The jury, comprising Frank Spotnitz, Fiona Campbell, Rashmi Bajpai, Bal Samra and Rachel Glaister, evaluated a shortlist that ranged from a dark Mumbai comedy-drama about mental health (Dirty Minds, created by Sundar Aaron) to a Delhi coming-of-age mystery (Djinn Patrol, by Neha Sharma and Kilian Irwin), a techno-thriller about a teenage gaming prodigy (Kanpur X Satori, by Suchita Bhatia), an investigative crime drama blending mythology and modern thriller (The Age of Kali, by Shivani Bhatija), a documentary on India’s spice heritage (The Masala Quest, hosted by Sarina Kamini), a documentary on competitive gaming (Respawn: India’s Esports Revolution, by George Mangala Thomas and Sangram Mawari), and a reality-horror competition merging gaming and immersive fear (Scary Goose, by Samar Iqbal).
The session was hosted by Mayank Shekhar.
The two winners were Djinn Patrol, backed by Miura Kite, formerly of Participant Media and known for Chinatown and Keep Sweet: Pray & Obey, with Jaya Entertainment, producers of Real Kashmir Football Club, also attached; and The Masala Quest, created and hosted by Sarina Kamini, an Indian-Australian cook, author and self-described “spice evangelist.”
The summit also unveiled the Content India Trends Report, whose findings made for bracing reading.

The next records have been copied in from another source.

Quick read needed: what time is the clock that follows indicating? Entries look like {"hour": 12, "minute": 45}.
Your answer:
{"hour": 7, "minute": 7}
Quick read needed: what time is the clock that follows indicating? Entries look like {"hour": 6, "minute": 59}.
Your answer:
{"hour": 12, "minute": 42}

Daoud Jackson, senior analyst at OMDIA, set the tone: “By 2030, online video in India will nearly double the revenue of traditional TV, becoming the main driver of growth.” He noted that in 2025, India produced a quarter of all YouTube videos globally, overtaking the United States, while Indians collectively spend 117 years daily on YouTube and 72 years on Instagram. Traditional subscription TV is declining as free TV and connected TV gain ground, forcing broadcasters to innovate. “AI-generated content is just 2 per cent of engagement,” Jackson added, “highlighting the dominance of high-quality human content. The key for Indian media companies is scaling while monetising effectively from day one.”

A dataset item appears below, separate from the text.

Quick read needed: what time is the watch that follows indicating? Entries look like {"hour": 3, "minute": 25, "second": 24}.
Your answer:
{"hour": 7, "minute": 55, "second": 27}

Hannah Walsh, principal analyst at Ampere Analysis, added hard numbers to the picture. India produced over 24,000 titles in January 2026 alone, with 19,000 available internationally. The country now accounts for 12 per cent of Asia-Pacific content spend, up from 8 per cent in 2021, outpacing both Japan and China. Key exporters include JioStar, Zee Entertainment, Sony India, Amazon and Netflix, delivering over 7,500 Indian-produced titles abroad each year. The top importing markets are Saudi Arabia, the UAE, Egypt, the United States and the Philippines. Scripted content dominates globally at 88 per cent, with crime dramas and children’s and family titles performing particularly strongly.
Manoj Dobhal, chief executive and executive director of Dish TV India, framed the summit’s ambition squarely. “Stories don’t need translation. They need a platform, discovery, and reach, local or global,” he said. “India produces more movies than any country, our streaming platforms compete globally, and our tech and creators win international awards. Yet fragmentation slows growth. Producers, platforms, and tech move in different lanes. We need shared spaces, collaboration, and an ecosystem where ideas, technology, and people meet. That is why we built Content India.”
The data, the pitches and the prize money all pointed to the same conclusion: India is not waiting for the world to discover its stories. It is building the infrastructure to sell them.